After paying off our credit cards, we needed a new debt goal to focus on. When you pay off a bunch of debt, it makes you feel like you can do anything, so we set out to pay off our mortgage early. The idea of living in a completely paid for home is super appealing, however, after looking at 2013 and beyond, we’ve decided that maybe putting all our energy into the mortgage payoff is not the best use of our money. Yep, we’ve flip flopped like a politician, and here’s why.
It makes more sense to invest in my solo 401k
After selling my practice, I set up a solo 401k through Vanguard. The costs are very low, and the interest over time should be much greater than the guaranteed 3.25% (current mortgage rate) we’ll get from paying off our mortgage.
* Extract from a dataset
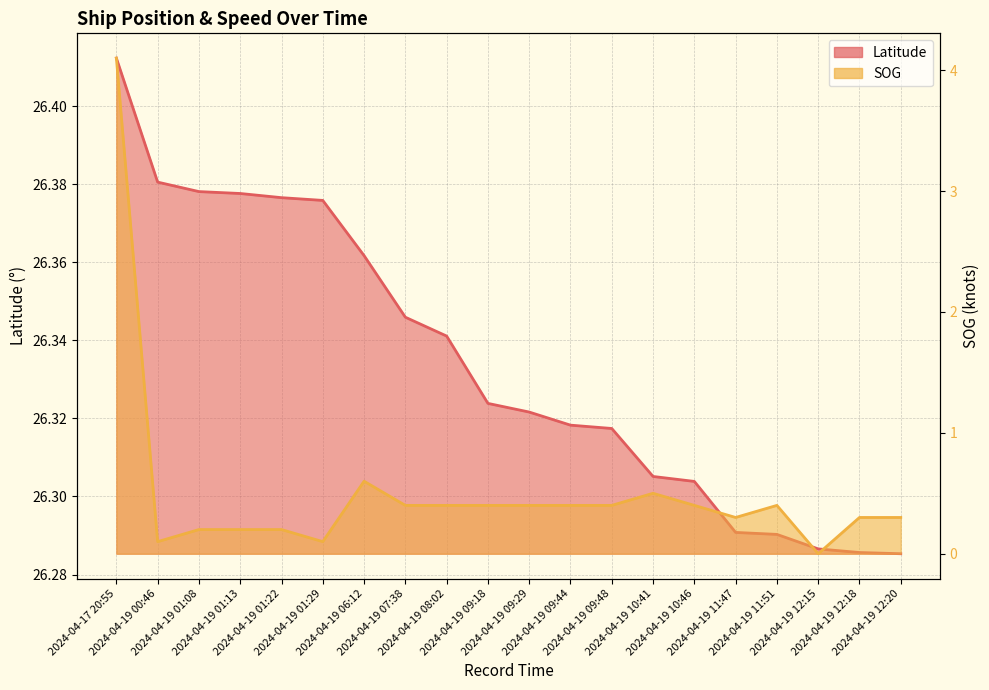

The value of SOG at 2024-04-19 01:29 is 0.2. True or false?

False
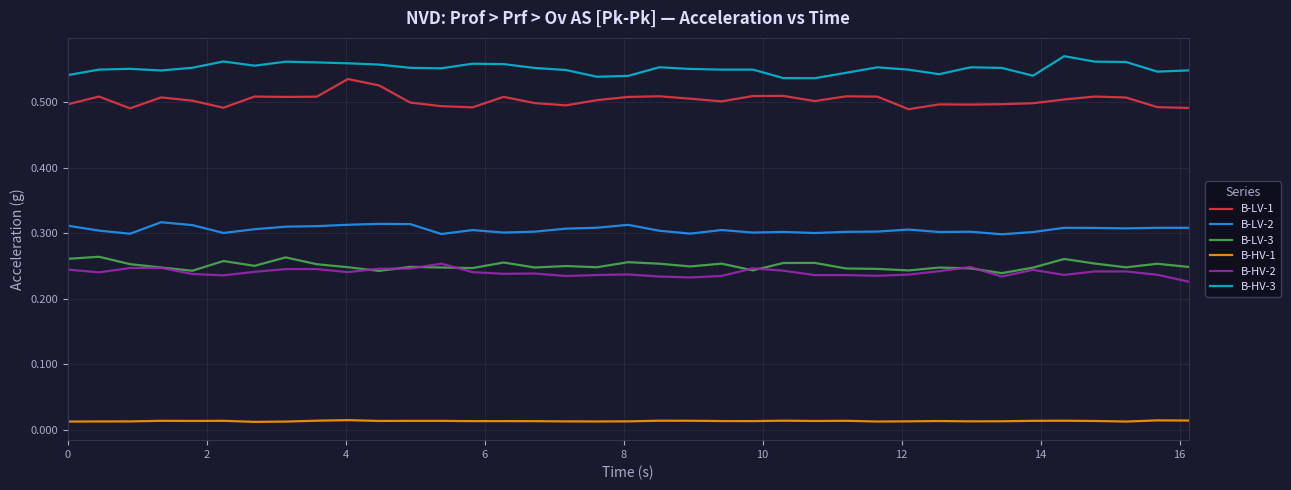

After their last crossing, which series has the higher values: B-HV-2 or B-LV-3?

B-LV-3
It will also save a ton in taxes. If I can invest most of my 1099 income, it will decrease our tax bill by thousands of dollars. We can use Jim’s and my W2 income for living expenses.
We Have Rentals
With purchasing a commercial building at the end of last year, we now have more potential expenses. This purchase also has a very short loan term of 6 years, so that means the payment is pretty high. Because of this, we feel the need to keep more than is usually recommended in savings. If we are making huge mortgage payments, our liquid cash is gone. Sure we could take out a home equity loan, but that sort of defeats the purpose. Down the road as we pay off this property, we might reconsider, but for now, it makes sense to stockpile our savings.
We Will Be Working for at Least 11 More Years Anyway
Our current loan has 11 years left on the term if we make the minimum payments. Jim will be eligible for his pension at age 55, which is 11 years away. He is really enjoying his new job and the flexibility and challenges it has added to his career, so he is in no hurry to retire. If he hated it, I wouldn’t want him to stick around for the pension, but since he doesn’t, it seems wasteful not to take advantage. After 11 years, the longer he works, the more his pension grows, so he might not be ready to retire then either.
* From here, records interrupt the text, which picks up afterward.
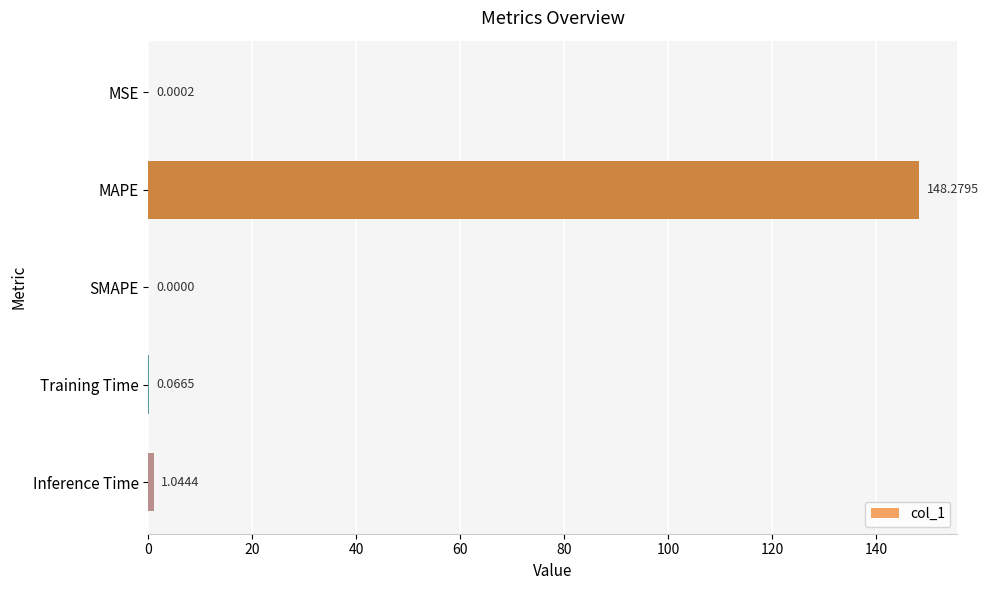

What is the change in value from Training Time to Inference Time?

+1.0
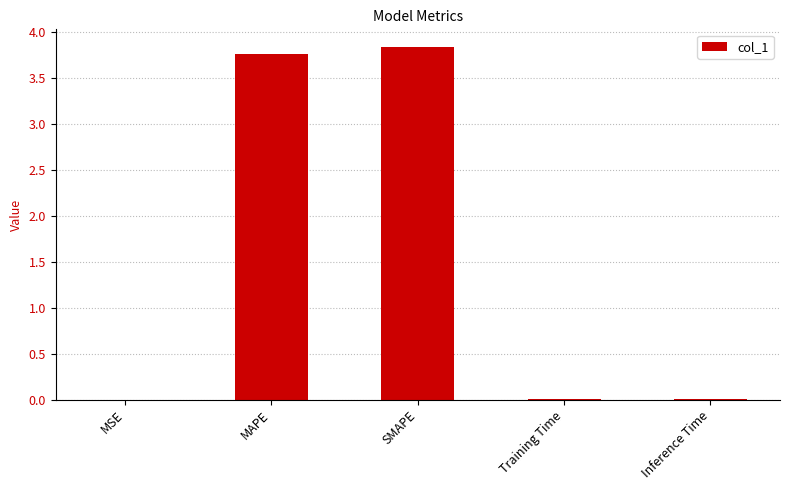

What is the sum of all values?

7.6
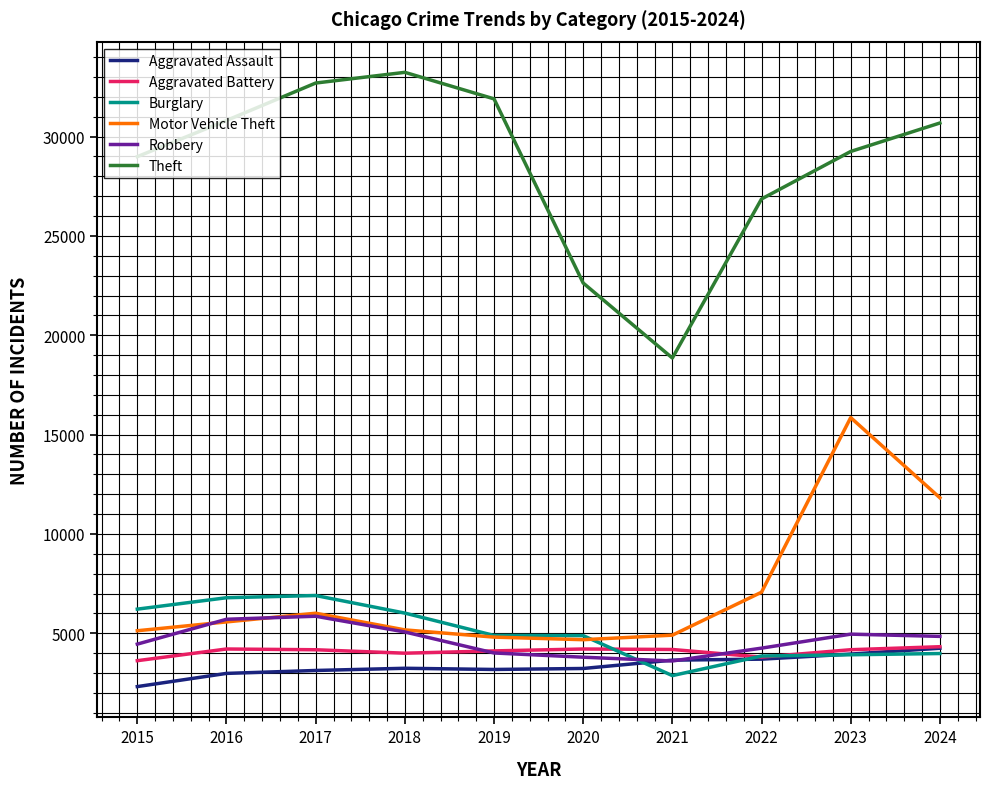

At which label is Theft closest to 26043?

2022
I can see myself working for at least another 10 years in optometry, possibly longer if I feel useful and enjoy it. While we can still bring in pretty good incomes, there is no real hurry to pay off the mortgage.
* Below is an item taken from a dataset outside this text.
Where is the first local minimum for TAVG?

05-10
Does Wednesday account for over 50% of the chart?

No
We Can Still Pay Extra Toward Our Mortgage
From day one, we’ve always made an extra mortgage payment each year. We divide the monthly amount by 12 and add that to each month’s payment. When I decided to pay myself to be the maid, I started putting that money toward the mortgage as well. All in all, we are now adding $350 per month toward mortgage principal. By doing this, we will have the whole thing paid off in 8 years, three years before our original payoff date. It’s not as glamorous as 4 or 5 years, but it makes the most sense right now.
The important thing about personal finance is that is is personal for you. Whatever you decide to do with your money is your decision alone. I would never fault anyone for paying off a mortgage early or deciding not to. In a perfect world, we’d have enough money to never need a mortgage, but for most of us that isn’t reality. We have to make choices on how to use our money in ways that make the most sense, even if that means changing our minds.
Have you flip flopped on any financial plans this year?